Tekst otwiera wypowiedź właścicieli włoskiej firmy, produkującej m.in. urządzenia laserowe i roboty przemysłowe, którzy w ciągu tygodnia otworzyli w Krakowie swą filię i zatrudnili grupę młodych polskich inżynierów. Zdaniem Vittorio Caviraniego i jego wspólnika Enrico Grassiego jest to "rekord świata", który jest nie do pobicia w ich zbiurokratyzowanej ojczyźnie.

Wysłannik turyńskiej gazety kładzie nacisk na to, że znakomita sytuacja gospodarcza Polski jest wciąż "niedoceniana i za mało znana" we Włoszech. "Dynamizm gospodarczy lokuje kraj na trzecim miejscu w Europie pod względem nowych miejsc pracy i na pierwszym miejscu w dziedzinie tworzenia miejsc pierwszego zatrudnienia" - czytamy w artykule.

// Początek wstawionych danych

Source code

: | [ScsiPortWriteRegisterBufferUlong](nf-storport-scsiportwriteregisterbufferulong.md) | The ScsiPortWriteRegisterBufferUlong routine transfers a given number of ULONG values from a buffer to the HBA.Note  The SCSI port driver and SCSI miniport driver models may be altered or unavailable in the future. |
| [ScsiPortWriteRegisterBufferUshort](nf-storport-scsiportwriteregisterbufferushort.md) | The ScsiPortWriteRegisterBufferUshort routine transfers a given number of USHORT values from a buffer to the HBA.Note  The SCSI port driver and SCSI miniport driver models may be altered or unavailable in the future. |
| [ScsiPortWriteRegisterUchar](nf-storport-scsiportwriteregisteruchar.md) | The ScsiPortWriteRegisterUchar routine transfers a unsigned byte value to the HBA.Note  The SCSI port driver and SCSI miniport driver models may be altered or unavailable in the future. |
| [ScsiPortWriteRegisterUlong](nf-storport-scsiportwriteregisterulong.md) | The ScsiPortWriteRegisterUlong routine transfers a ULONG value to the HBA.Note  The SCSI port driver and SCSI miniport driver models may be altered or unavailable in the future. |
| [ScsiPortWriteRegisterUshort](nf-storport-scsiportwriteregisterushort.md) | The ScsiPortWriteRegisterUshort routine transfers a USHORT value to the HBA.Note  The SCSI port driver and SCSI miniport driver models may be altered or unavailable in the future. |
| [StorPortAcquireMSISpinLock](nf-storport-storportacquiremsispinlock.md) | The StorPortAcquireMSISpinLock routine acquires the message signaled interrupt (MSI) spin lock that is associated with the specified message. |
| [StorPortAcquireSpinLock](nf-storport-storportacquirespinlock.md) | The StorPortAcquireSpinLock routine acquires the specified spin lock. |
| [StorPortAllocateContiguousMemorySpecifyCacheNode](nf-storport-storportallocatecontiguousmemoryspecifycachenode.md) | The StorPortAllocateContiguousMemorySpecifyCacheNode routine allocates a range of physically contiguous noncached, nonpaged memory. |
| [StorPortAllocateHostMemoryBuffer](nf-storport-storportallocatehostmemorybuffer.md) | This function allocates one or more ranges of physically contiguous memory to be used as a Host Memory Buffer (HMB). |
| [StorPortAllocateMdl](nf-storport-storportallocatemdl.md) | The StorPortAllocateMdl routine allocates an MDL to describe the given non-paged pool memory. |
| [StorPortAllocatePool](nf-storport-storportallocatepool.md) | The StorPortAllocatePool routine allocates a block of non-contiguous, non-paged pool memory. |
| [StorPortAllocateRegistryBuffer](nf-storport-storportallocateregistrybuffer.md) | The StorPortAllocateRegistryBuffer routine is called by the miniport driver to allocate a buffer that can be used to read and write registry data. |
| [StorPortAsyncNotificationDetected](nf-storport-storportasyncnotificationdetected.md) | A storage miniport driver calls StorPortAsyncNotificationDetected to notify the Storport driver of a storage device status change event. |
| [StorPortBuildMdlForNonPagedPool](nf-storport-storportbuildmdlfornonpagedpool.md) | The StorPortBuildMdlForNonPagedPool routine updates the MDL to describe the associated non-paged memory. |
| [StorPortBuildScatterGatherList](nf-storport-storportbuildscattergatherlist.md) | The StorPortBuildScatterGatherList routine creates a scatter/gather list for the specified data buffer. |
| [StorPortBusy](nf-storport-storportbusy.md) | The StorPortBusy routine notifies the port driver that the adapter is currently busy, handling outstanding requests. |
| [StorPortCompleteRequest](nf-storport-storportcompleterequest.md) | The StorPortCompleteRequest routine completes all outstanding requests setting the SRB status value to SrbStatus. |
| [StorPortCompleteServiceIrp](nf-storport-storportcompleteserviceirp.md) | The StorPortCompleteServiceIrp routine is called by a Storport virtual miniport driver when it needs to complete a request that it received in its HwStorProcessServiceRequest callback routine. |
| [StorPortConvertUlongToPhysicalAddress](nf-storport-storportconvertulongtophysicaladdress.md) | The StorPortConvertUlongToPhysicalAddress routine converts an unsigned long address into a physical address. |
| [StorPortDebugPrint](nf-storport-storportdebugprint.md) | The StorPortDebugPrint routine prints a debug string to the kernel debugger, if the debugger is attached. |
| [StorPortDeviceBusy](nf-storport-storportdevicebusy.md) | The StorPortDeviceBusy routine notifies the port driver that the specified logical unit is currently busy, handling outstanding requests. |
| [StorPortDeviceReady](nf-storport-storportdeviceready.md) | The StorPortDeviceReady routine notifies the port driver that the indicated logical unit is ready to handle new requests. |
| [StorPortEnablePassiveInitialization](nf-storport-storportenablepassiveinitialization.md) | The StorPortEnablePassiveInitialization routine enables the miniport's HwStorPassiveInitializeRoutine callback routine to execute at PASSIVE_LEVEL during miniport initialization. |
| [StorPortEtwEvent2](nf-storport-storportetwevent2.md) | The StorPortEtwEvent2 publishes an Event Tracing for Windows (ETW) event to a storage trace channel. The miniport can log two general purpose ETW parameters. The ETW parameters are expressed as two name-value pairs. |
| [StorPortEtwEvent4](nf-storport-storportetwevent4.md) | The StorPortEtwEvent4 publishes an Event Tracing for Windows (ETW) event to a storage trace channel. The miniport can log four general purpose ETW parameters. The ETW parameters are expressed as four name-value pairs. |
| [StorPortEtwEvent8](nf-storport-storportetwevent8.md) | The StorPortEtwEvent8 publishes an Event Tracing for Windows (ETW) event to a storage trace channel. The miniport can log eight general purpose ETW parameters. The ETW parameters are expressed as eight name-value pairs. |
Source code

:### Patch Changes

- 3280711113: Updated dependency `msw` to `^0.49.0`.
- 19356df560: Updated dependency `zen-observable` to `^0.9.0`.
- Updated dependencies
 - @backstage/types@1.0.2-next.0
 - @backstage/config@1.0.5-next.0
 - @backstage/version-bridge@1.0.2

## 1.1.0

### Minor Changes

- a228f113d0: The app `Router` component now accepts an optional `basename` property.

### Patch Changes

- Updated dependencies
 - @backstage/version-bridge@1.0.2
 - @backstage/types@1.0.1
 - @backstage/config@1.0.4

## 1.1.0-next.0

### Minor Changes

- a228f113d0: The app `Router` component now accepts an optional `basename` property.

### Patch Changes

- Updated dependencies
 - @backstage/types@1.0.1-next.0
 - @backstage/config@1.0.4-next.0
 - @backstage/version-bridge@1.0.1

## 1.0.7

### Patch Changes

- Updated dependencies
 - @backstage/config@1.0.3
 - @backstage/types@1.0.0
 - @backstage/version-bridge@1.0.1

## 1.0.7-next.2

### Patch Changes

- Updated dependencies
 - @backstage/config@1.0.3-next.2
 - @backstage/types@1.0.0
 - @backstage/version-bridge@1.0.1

"Co dziesiąty student w Europie to Polak" - zauważa "La Stampa" i dodaje: "Ale to, co bardziej się liczy to świadomość dokonania przełomu". Dziennik przytacza sondaże Eurobarometru, z których wynika, że w Polsce spośród wszystkich krajów UE panuje największy optymizm.

"Wrażeniem, które szerzy się z rosnącą intensywnością jest stabilność, gospodarcza i polityczna. Tę zasługę należy przypisać na pewno także powściągliwemu, pragmatycznemu i +niemieckiemu+ stylowi liberalnego premiera Donalda Tuska, który sprawił, że zapomniano o populistycznych ciągotach braci Kaczyńskich" - pisze "La Stampa". Odnotowuje następnie obecność wielu amerykańskich, francuskich, niemieckich i japońskich koncernów w naszym kraju.

"O polskim cudzie, który przyczyni się do nadania autorytetu prezydencji kraju spoza strefy euro, ale zmagającej się z kryzysem euro, świadczy to, że Tusk poprosił wraz z przewodnictwem w UE także o miejsce w grupie państw euro", by obserwować jej prace - zaznacza włoska gazeta.

Według autora relacji stan przygotowań do finałów mistrzostw Europy w piłce nożnej w 2012 roku jest "najlepszą syntezą dynamizmu i ambicji" Polski, która jest "największym placem budowy w Europie".

Dziennik na zakończenie przytacza opinię, że najważniejsze jest pokazanie światu wizerunku nowej Polski, która - jak dodaje - stała się "trendy, wręcz sexy".